Personal Finance, Credit Score

Credit Score | 6 Actions to Make Your Credit Score Excellent

The credit score is a very important figure that everyone needs to be aware of. This single figure can determine your access to financial products and services. There is absolutely no reason to take this figure lightly. Lenders use your credit score to determine your creditworthiness, moderate to high credit scores are seen as creditworthy scores whereas scores lower than 500 or around 300-400 mark are considered high risk.

A recent study has shown that almost 30% of individuals in the USA have suffered from deterioration in their credit scores over the course of the last ten months. The Economic crisis caused by the coronavirus pandemic has been very tough on many people. People have lost their jobs and savings, many have had their long term plans affected by the ongoing pandemic and the financial crisis.

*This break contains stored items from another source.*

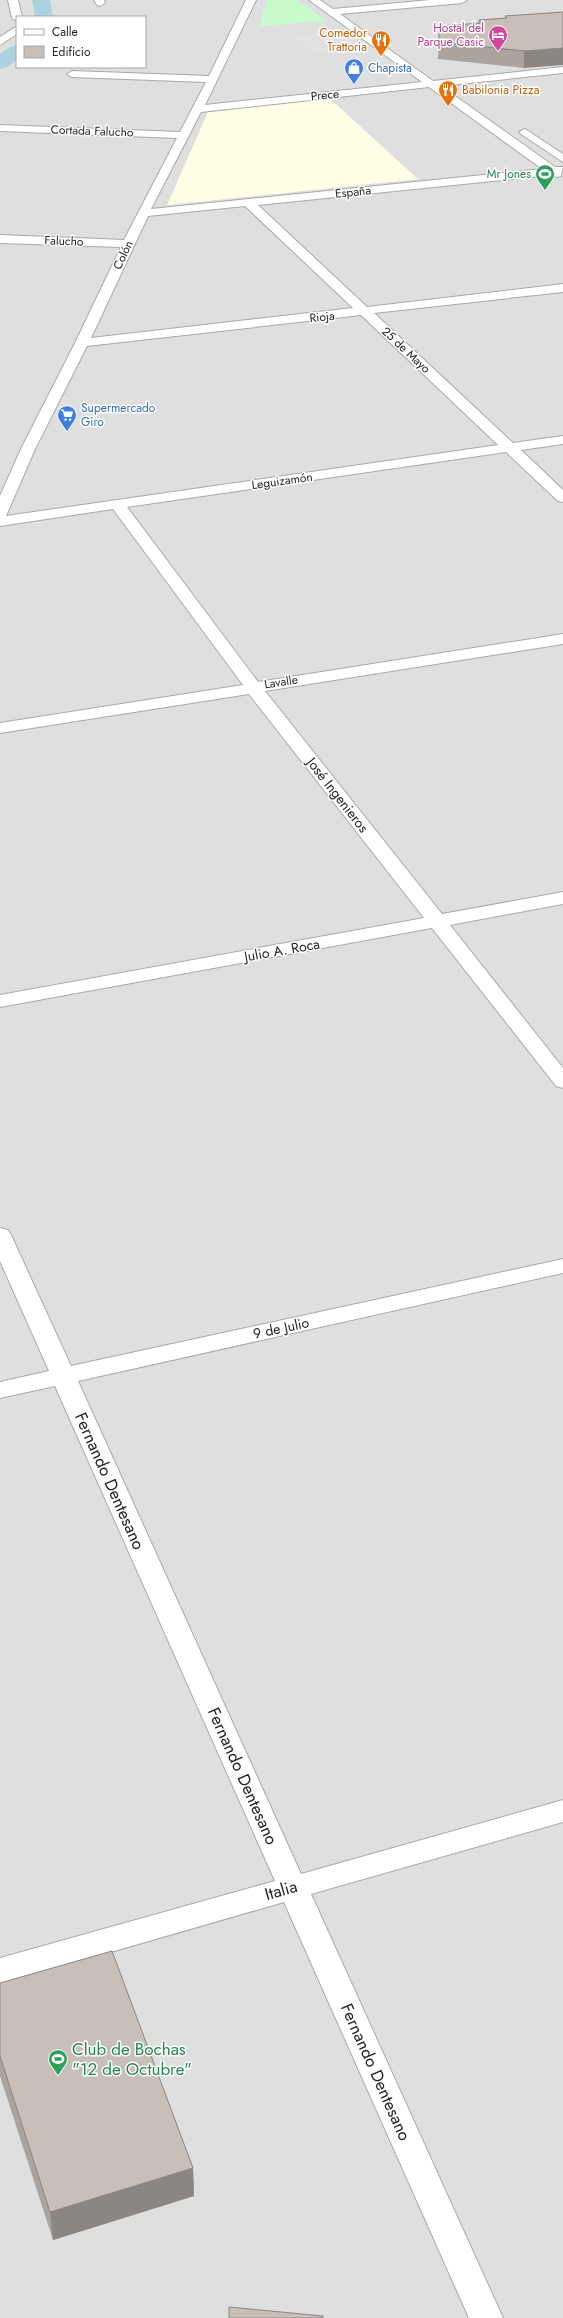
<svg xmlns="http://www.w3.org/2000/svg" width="563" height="2318" viewBox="0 0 563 2318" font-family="Jost,sans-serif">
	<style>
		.residential { fill: #e0dfdf; fill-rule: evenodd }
		.education { fill: #ffffe5 }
		.park { fill: #c8facc }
		.parking { fill: #e2e2e2 }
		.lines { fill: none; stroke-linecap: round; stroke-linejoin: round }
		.canal { fill: #aad3df; fill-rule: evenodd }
		.minor-casing { stroke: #a9a9a9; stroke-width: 2 }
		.minor { fill: #fff; fill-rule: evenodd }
		.wall { fill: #aba49e }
		.shaded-wall { fill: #8b8681 }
		.building { fill: #c7bfb8; stroke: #8b8681 }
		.labels { text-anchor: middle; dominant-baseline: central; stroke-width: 3; stroke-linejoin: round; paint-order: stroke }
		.far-hotel-label { font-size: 12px; fill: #b23c85; stroke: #fff; text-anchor: end }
		.far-food-label { font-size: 12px; fill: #c56008; stroke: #fff; text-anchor: end }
		.far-shop-label { font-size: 12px; fill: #366cbe; stroke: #fff; text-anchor: start }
		.far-street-label { font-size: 12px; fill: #222; stroke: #fff }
		.far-leisure-label { font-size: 12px; fill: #27864d; stroke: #fff; text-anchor: end }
		.street-label { font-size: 14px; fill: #222; stroke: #fff }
		.near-street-label { font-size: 17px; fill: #222; stroke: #fff }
		.near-leisure-label { font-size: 17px; fill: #27864d; stroke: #fff; text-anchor: start }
	</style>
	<rect width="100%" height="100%" fill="#f2efe9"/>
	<path class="residential" d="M 0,0 L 563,0 L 563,2318 L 0,2318 ZM 17,17 L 145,17 L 145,67 L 17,67 Z"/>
	<path class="education" d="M 329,98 L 418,179 L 167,205 L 208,112 Z"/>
	<path class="park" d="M 267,0 L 297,0 L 327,21 L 259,26 Z"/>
	<path class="parking" d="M 350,30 L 374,47 L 314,53 L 292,35 Z"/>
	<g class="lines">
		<path class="canal" d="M 32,0 L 50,0 L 53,17 L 35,17 Z
			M 17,45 L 17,60 L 7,67 L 0,69 L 0,54 L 10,47 Z"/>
		<defs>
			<path id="minor" d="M 8,0 L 18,0 L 22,17 L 17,17 L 17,21 L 12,18 Z
				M 94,0 L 104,0 L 105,3 L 100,6 L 97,5 Z
				M 246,0 L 256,0 L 205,105 L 422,82 L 309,0 L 320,0 L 333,9 L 430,0 L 467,0 L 462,3 L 340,14 L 433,81 L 563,67 L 563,73 L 441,86 L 555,167 L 563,167 L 561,176 L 557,177 L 551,175 L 258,205 L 367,307 L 563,284 L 563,292 L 374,313 L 513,443 L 563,436 L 563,444 L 521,450 L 563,490 L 563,502 L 558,501 L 506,452 L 127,507 L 258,682 L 563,634 L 563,644 L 265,691 L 442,914 L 563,892 L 563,904 L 450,925 L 563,1068 L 563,1088 L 556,1086 L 432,928 L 0,1007 L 0,995 L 424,918 L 249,694 L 0,733 L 0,723 L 243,685 L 113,509 L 0,526 L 0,496 L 21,449 L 75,343 L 121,247 L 0,243 L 0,235 L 124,240 L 177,138 L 0,131 L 0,125 L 180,132 L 206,82 L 72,77 L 67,74 L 72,71 L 209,76 ZM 429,87 L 542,169 L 151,209 L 201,112 ZM 245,206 L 353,308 L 91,338 L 148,216 ZM 361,315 L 498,445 L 6,516 L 35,449 L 87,346 Z
				M 17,26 L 17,34 L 0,45 L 0,37 Z
				M 525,129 L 563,154 L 563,162 L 521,134 L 519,132 Z
				M 0,1228 L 8,1230 L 11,1235 L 71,1366 L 563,1259 L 563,1273 L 78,1381 L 301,1874 L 563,1800 L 563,1822 L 311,1894 L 503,2318 L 469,2318 L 284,1902 L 0,1984 L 0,1958 L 275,1881 L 55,1386 L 0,1398 L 0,1382 L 49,1371 L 0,1261 Z"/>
		</defs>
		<use href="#minor" class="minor-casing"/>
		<use href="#minor" class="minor"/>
	</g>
	<path class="wall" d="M 563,12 L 524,68 L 438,59 L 439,26 L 478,23 L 479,20 L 505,18 L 505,16 Z
		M 0,1983 L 193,2168 L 194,2196 L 53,2240 L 0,2076 Z"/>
	<path class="shaded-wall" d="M 563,48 L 563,65 L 524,68 L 524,51 Z
		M 193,2168 L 194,2196 L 53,2240 L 50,2212 Z"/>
	<path class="building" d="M 563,12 L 563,48 L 524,51 L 439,42 L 439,26 L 482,23 L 479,20 L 507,18 L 505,16 Z
		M 112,1951 L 193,2168 L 50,2212 L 0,2056 L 0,1983 Z
		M 229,2307 L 323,2316 L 323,2318 L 229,2318 Z"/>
	<defs>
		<symbol id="hotel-pin" viewBox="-11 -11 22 30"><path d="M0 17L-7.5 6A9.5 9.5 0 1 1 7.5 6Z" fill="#d1479c" stroke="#fff"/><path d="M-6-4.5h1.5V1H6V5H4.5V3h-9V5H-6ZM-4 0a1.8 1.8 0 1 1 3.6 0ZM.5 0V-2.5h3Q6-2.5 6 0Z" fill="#fff"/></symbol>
		<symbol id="restaurant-pin" viewBox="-11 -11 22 30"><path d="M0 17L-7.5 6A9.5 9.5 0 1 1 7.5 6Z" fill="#e8710a" stroke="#fff"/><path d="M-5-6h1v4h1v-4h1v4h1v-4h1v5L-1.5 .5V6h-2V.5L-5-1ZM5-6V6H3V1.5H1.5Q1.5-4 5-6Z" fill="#fff"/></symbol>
		<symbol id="shop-pin" viewBox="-11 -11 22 30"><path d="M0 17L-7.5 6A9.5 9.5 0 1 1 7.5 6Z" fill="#3f7fe0" stroke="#fff"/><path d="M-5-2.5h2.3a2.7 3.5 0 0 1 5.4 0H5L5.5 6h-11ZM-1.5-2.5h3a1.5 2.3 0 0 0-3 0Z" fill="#fff"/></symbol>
		<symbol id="stadium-pin" viewBox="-11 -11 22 30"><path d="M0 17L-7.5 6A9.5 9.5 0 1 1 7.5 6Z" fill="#2e9e5b" stroke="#fff"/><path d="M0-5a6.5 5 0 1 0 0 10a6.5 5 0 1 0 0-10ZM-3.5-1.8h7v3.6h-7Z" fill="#fff"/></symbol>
		<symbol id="supermarket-pin" viewBox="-11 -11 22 30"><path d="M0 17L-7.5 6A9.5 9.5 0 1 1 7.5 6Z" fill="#3f7fe0" stroke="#fff"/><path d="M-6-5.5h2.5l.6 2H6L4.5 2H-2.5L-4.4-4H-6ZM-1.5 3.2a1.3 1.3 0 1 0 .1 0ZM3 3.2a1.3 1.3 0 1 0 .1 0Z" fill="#fff"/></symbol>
	</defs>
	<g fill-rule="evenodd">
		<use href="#hotel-pin" x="487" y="24" width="22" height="30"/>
		<use href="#restaurant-pin" x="370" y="29" width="22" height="30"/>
		<use href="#shop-pin" x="343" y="57" width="22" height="30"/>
		<use href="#restaurant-pin" x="437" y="79" width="22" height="30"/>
		<use href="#stadium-pin" x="534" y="163" width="22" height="30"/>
		<use href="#supermarket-pin" x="56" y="404" width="22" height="30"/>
		<use href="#stadium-pin" x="47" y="2048" width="22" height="30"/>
	</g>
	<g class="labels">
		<g class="far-hotel-label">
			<text x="484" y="28">Hostal del<tspan x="484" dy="14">Parque Casic</tspan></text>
		</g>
		<g class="far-food-label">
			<text x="367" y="33">Comedor<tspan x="367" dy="14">Trattoria</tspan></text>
			<text x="462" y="90" text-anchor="start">Babilonia Pizza</text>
		</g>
		<g class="far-shop-label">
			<text x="368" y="68">Chapista</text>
			<text x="81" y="408">Supermercado<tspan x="81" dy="14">Giro</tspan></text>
		</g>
		<g class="far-street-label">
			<text transform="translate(325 95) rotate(-6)">Prece</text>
			<text transform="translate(92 131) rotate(2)">Cortada Falucho</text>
			<text transform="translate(353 192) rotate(-6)">España</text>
			<text transform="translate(64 241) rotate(2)">Falucho</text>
			<text transform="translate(123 255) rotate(-65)">Colón</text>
			<text transform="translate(322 317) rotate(-6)">Rioja</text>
			<text transform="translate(406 350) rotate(43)">25 de Mayo</text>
			<text transform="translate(282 481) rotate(-8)">Leguizamón</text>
			<text transform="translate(281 682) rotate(-9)">Lavalle</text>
		</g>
		<g class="far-leisure-label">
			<text x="531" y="174">Mr Jones</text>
		</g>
		<g class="street-label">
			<text transform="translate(338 795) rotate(52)">José Ingenieros</text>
			<text transform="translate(282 950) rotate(-10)">Julio A. Roca</text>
			<text transform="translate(281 1328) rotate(-12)">9 de Julio</text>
		</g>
		<g class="near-street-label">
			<text transform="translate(110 1481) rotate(66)">Fernando Dentesano</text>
			<text transform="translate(243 1776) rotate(66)">Fernando Dentesano</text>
			<text transform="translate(281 1890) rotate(-16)">Italia</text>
			<text transform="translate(376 2072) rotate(66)">Fernando Dentesano</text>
		</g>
		<g class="near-leisure-label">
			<text x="72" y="2049">Club de Bochas<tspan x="72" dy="20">"12 de Octubre"</tspan></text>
		</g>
	</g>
	<rect x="16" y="16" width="130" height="52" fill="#ffffff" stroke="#a7a7a7"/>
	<rect x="24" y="29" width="20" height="6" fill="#ffffff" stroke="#a7a7a7"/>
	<text x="52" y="36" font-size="12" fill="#222222">Calle</text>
	<rect x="24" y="46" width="20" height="12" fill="#c7bfb8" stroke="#a7a7a7"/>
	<text x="52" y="56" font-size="12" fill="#222222">Edificio</text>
</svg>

Failure to pay the debts and bills on time can impact the credit score very negatively and if any person, unfortunately, gets bankrupt in the process, then bankruptcies can deal a fatal blow fo the credit score.

Improving the credit score, however, is not impossible. It may be a daunting task for someone with bankruptcies and delinquencies in their credit history. It may not be so difficult for someone with only a low score and no bankruptcy, delinquency or court order. Nevertheless, it is possible to improve the credit score and in this article, we shall try to look at 6 ways of improving the credit score.

1- Determine the reason for the low/bad credit score

Firstly it is very important to determine why your credit score is low. If there have been bankruptcies, delinquencies or court orders in the past then, the reason does not even need to be investigated. It is at this point important to understand the difference between the three terms used in the last sentence.

Delinquency: Delinquency occurs when an individual misses the payment of a debt on time. As soon as a borrower misses a payment on any debt, delinquency technically occurs. Lenders may have their own policy to allow borrowers some grace time to pay before they can declare them as delinquent.

Bankruptcy: Bankruptcy occurs when a lender legally moves against the borrower, to recover payment through collateral, security or claim on assets. Bankruptcy proceedings begin when a petition is filed against the borrower in the court of law.

Court Order: Court orders are passed at the end of a bankruptcy proceeding. Once a court order is passed, it damages the credit report in a very grave manner. Most lenders do not lend out to borrowers with court orders in their credit report, for a number of years.

If these do not occur and your credit score is still low, then it would be better to have a look at your credit report. A good place to start is the annual credit report website, which can be used to pull credit reports from each of the three credit bureaus once a year. Having a look at the credit reports can give useful insights into what is working and what isn`t.

2- Pay bills on time

This is a no brainer. Try to pay the utility bills on time. Timely payments of bills and debts is a crucial factor in keeping the credit score in the upper ranges. The first thing that lenders look for is payment habit. If you have a habit of paying your bills on time, this will register as a good personal financial management habit and the lenders will therefore consider your creditworthy.

3- Manage the card utilization

This is one thing that many people do not realize. Card utilization plays a very important part to keep your credit scores high. According to market analysis and expert opinion, it is always good to keep card utilization between 25% and 30%. 10% card utilization is considered as optimal utilization for individuals looking to build their credit score. Utilization levels higher than 30% to 40% generally register negatively on the credit report.

What is card utilization?

Credit cards have a credit limit. For instance, if your credit card has a credit limit of $10,000 then it means that you can purchase up to $10,000 using your credit card. Go above this limit and your card will be declined. It is never a good idea to utilize a card at 100%.

Keeping this utilization around 35% is considered as a positive habit and registers positively on the credit report. Higher utilization simply means that the person is highly dependent on credit and therefore is overspending. This is a red flag for lenders in terms of creditworthiness. Card utilization should therefore be kept low, around 35%.

4- Use multiple cards

Keeping credit utilization at optimal levels can be difficult for individuals who have to frequently use their cards and also have the means to afford high credit usage. A better option for such individuals is to go for multiple cards. Why keep a single credit card when you can have two or three credit cards?

Using multiple credit cards will allow such individuals to optimize their utilization levels and at the same time, it will help them jack their credit scores.

5- Negotiate higher credit limits

This may be a tricky thing to do if you already have a low credit score. The thing, however, is that if you have got the income to back your claims, then you can try negotiating for a higher credit limit on your lines of credit. It is helpful to be on friendly terms with the bank manager, as in most cases having personal connections can get things done that would otherwise not seem possible.

6- Track your credit score

There are paid and free applications that can help you track your credit score. It is advisable to get such an application and use it to monitor your credit score on a weekly or monthly basis. Doing so can let you know what is working for you and what isn`t.

By following these 6 steps, you can rebuild your credit score and once again get access to top of the line financial products and services. Rebuilding the credit score also requires financial discipline. Rebuilding the score is not enough, one must also look at the reasons why their credit score deteriorated in the first place. The reason in most of the cases is overspending and poor financial habits, that must be changed in order to keep the credit scores stable over time.